Well, I just re-tried it with following settings:

with sourceFormatHint the error occurs, with audioDescription it encodes

sourceFormatHint: is nil

audioDescription:

audioDescription: Optional(<CMAudioFormatDescription 0x600003305040 [0x7ff86002ecc0]> {
    mediaType:'soun' 
    mediaSubType:'aac ' 
    mediaSpecific: {
        ASBD: {
            mSampleRate: 44100.000000 
            mFormatID: 'aac ' 
            mFormatFlags: 0x0 
            mBytesPerPacket: 0 
            mFramesPerPacket: 1024 
            mBytesPerFrame: 0 
            mChannelsPerFrame: 2 
            mBitsPerChannel: 0  } 
        cookie: {<CFData 0x60000292ea70 [0x7ff86002ecc0]>{length = 39, capacity = 39, bytes = 0x03808080220002000480808014401500 ... 1210068080800102}} 
        ACL: {Stereo (L R)}
        FormatList Array: {
            Index: 0 
            ChannelLayoutTag: 0x650002 
            ASBD: {
            mSampleRate: 44100.000000 
            mFormatID: 'aac ' 
            mFormatFlags: 0x0 
            mBytesPerPacket: 0 
            mFramesPerPacket: 1024 
            mBytesPerFrame: 0 
            mChannelsPerFrame: 2 
            mBitsPerChannel: 0  }} 
    } 
    extensions: {{
    VerbatimISOSampleEntry = {length = 87, bytes = 0x00000057 6d703461 00000000 00000001 ... 12100680 80800102 };
}}
})
twilightDD commented 11 months ago

Without using ObjCExceptionCatcher the project with library code will crash at runtime.

Probably you could fork a repo and use it in CocoaPods via:

pod 'MediaToolSwift', :git => 'https://github.com/twilightDD/MediaToolSwift.git', :branch => 'main'

or in SPM using:

dependencies: [
    .package(url: "https://github.com/twilightDD/MediaToolSwift.git", branch: "main")
]

Yeah, thats the way.
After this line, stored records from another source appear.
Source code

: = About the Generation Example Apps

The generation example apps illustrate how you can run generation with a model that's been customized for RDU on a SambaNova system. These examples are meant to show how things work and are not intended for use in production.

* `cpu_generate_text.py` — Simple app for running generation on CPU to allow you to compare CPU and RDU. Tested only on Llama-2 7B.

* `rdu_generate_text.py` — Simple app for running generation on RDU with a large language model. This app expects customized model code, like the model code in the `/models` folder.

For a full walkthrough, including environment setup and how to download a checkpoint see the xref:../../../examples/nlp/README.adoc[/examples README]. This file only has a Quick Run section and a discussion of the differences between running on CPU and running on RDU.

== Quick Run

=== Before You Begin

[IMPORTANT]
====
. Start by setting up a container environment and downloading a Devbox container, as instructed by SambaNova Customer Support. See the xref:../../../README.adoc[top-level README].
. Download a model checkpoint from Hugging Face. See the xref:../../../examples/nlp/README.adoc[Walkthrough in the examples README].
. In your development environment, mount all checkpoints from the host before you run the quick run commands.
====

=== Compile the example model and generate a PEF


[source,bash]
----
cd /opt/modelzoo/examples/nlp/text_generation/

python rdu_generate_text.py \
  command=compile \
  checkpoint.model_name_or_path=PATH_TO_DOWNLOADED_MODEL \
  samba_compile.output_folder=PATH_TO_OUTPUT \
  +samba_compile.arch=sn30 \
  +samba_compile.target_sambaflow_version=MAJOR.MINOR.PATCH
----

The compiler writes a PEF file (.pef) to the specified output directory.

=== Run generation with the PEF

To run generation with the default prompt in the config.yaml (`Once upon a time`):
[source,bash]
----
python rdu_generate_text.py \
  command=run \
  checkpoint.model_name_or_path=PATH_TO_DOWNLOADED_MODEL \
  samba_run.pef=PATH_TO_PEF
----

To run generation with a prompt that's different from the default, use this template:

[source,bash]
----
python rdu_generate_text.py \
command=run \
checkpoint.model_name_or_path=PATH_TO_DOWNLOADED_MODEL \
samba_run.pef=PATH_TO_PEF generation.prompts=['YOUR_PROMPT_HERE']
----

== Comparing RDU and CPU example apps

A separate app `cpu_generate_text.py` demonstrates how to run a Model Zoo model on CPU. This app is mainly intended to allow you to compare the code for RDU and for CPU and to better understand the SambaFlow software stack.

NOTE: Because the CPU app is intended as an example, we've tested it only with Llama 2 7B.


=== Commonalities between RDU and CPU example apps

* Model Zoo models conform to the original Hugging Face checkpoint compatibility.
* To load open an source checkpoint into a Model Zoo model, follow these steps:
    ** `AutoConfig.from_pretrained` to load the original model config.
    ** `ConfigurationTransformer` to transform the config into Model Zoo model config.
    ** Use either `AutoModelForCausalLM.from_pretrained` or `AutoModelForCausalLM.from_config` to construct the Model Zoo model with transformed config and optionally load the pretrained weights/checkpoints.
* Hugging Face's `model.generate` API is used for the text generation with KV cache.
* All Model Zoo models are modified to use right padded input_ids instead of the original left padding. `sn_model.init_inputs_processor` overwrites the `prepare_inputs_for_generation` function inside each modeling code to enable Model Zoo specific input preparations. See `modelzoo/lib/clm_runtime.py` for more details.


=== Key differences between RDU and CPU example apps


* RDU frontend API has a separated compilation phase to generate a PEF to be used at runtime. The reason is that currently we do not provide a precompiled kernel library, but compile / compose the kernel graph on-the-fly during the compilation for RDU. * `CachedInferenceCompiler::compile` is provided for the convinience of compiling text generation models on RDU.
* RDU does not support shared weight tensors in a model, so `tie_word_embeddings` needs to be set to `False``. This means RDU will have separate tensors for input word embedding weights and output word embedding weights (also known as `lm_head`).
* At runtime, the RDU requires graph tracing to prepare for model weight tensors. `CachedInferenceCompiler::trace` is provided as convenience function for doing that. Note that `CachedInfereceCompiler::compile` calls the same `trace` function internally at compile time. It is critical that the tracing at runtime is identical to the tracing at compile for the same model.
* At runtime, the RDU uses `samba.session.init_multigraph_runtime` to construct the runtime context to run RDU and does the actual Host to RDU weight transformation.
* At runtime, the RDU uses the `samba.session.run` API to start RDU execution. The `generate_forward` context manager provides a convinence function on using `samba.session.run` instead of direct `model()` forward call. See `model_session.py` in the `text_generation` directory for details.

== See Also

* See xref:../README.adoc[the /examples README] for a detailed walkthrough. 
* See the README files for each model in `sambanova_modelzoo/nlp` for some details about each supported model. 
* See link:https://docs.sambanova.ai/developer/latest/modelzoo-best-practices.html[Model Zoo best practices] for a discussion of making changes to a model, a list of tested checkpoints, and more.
But does not help me with the fact that I can't include the SPM-package to my repo (what I really prefer. Sometimes I'm out of nowhere and do not have any internet connectivity. Just Germany problems one may say.)

starkdmi commented 11 months ago

@twilightDD, clone Github repo, then in Xcode menu File->Add Package Dependencies, and button Add Local at the bottom. It will recognize Package.swift and you will be able to modify the code.

starkdmi commented 11 months ago

@twilightDD, setting sourceFormatHint = audioDescription for the audio without re-encoding make sense, fixed on main branch.